Der bei dem eskalierten Polizeieinsatz schwer verletzte Rentner Dietrich Wagner bezeichnete die angeklagten Polizisten als Bauernopfer. Sie seien nicht die wirklich Schuldigen. Wagner war bei dem Polizeieinsatz an den Augen verletzt worden und ist seither fast erblindet. In dem Verweis auf mangelnde Informationen sieht er allerdings eine wenig glaubhafte Schutzbehauptung.

So geht es weiter

Die Atmosphäre am ersten Verhandlungstag war trotz der Anwesenheit zahlreicher Stuttgart-21-Gegner ruhig und sachlich. Ein Raunen ging allerdings durch den Saal, als die teils schweren Verletzungen der Nebenkläger verlesen wurden, die etwa Augapfelprellungen und Risse in den Wangen erlitten hatten.
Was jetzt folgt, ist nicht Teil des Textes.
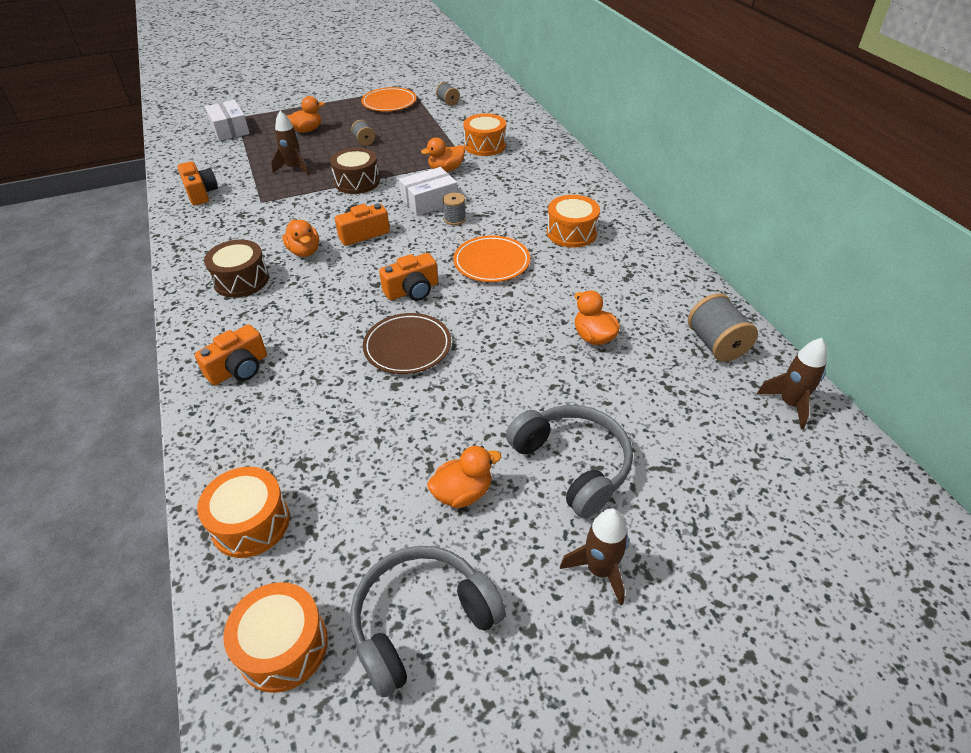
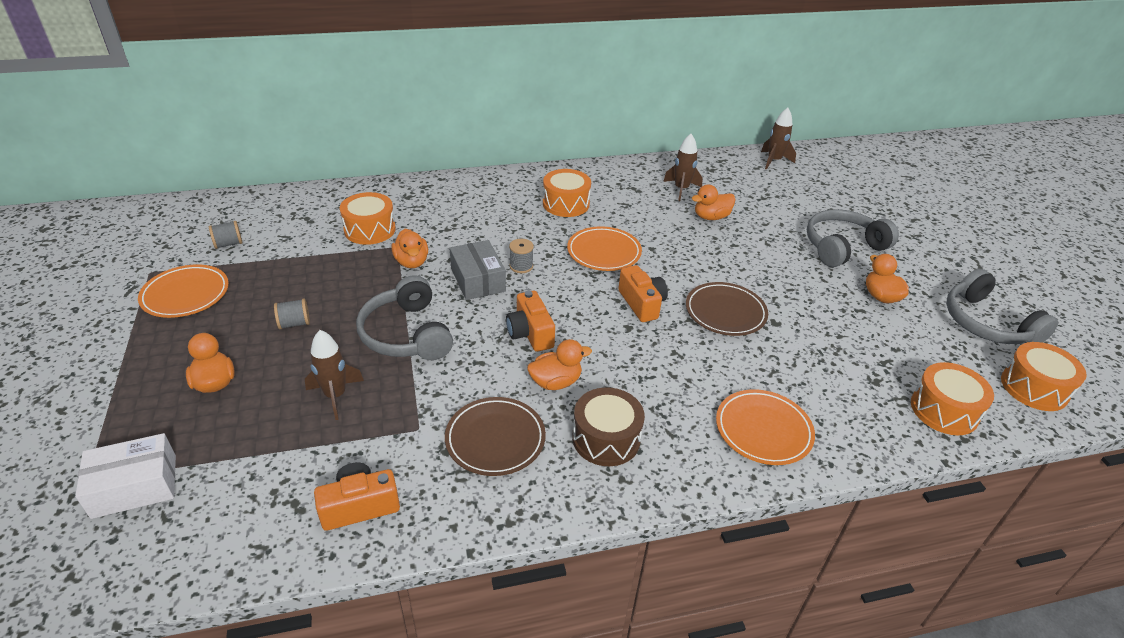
camera: 85 degrees left, 5 degrees down
orange camera [195,324,267,385] -> orange plate [716,389,815,465]
brown drum [330,148,380,194] -> grey headphones [356,275,453,360]
white box [399,167,458,216] -> grey box [450,240,506,300]
brown rocket [560,508,629,606] -> brown rocket moved to [663,134,703,201]
grey spool [688,294,758,362] -> none
none -> brown plate [445,397,546,476]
Aufwändige Sicherheitsmaßnahmen begleiteten den Prozess.

Nach Aufnahme der Personalien und der Verlesung von Anklageschrift und Erklärung der Angeklagten wurde der Prozess auf Mittwoch vertagt. Insgesamt sind mindestens zehn Verhandlungstage angesetzt. Beobachter rechnen mit einer langwierigen Beweisaufnahme und erwarten ein Urteil erst in einigen Monaten.

Umstritten ist, welchen Einfluss der Ex-Regierungschef von Baden-Württemberg, Stefan Mappus (CDU), auf das harte Vorgehen der Polizei hatte. Damit befasst sich derzeit ein Untersuchungsausschuss.